■ Try it
A verbatim copy of the full data, with no pictures, is the expected answer.
------------------------------------------------------------------------
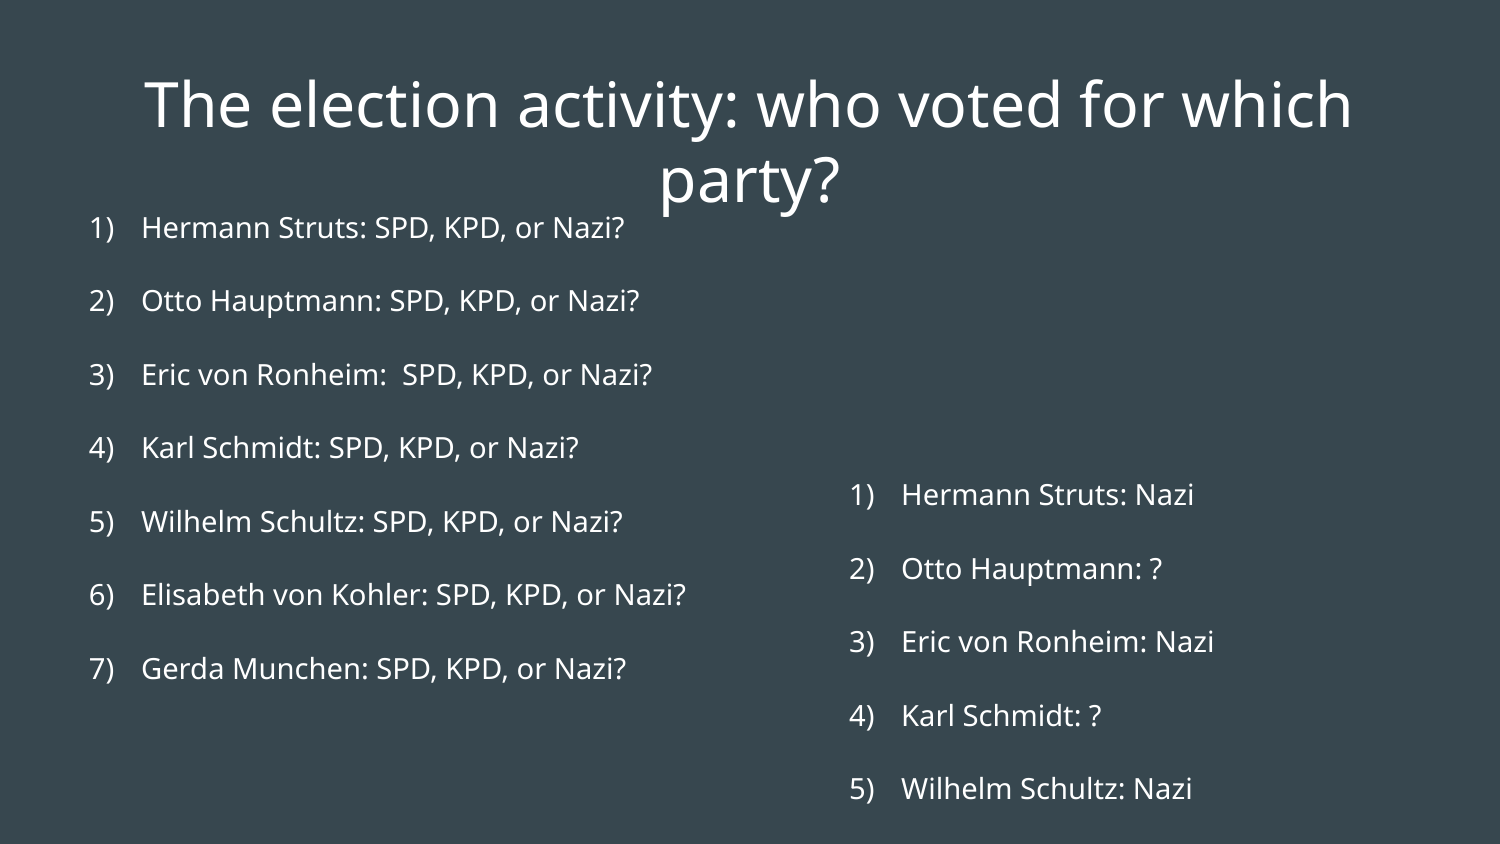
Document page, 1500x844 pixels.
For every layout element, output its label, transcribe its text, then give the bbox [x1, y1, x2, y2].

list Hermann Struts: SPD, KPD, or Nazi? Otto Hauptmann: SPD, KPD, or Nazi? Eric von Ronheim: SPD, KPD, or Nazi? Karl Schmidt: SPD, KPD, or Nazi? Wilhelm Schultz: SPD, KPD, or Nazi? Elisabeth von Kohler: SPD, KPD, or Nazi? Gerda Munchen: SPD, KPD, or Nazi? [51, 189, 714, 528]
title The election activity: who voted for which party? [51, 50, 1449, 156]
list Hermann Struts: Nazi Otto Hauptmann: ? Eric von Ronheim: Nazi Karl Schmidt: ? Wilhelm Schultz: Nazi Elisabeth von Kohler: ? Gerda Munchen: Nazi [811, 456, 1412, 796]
------------------------------------------------------------------------
■ Exercise answer
Document page, 1500x844 pixels.
For every layout element, output its label, transcribe its text, then give the bbox [x1, y1, x2, y2].

list Hermann Struts: SPD, KPD, or Nazi? Otto Hauptmann: SPD, KPD, or Nazi? Eric von Ronheim: SPD, KPD, or Nazi? Karl Schmidt: SPD, KPD, or Nazi? Wilhelm Schultz: SPD, KPD, or Nazi? Elisabeth von Kohler: SPD, KPD, or Nazi? Gerda Munchen: SPD, KPD, or Nazi? [51, 189, 714, 528]
title The election activity: who voted for which party? [51, 50, 1449, 156]
list Hermann Struts: Nazi Otto Hauptmann: ? Eric von Ronheim: Nazi Karl Schmidt: ? Wilhelm Schultz: Nazi Elisabeth von Kohler: ? Gerda Munchen: Nazi [811, 456, 1412, 796]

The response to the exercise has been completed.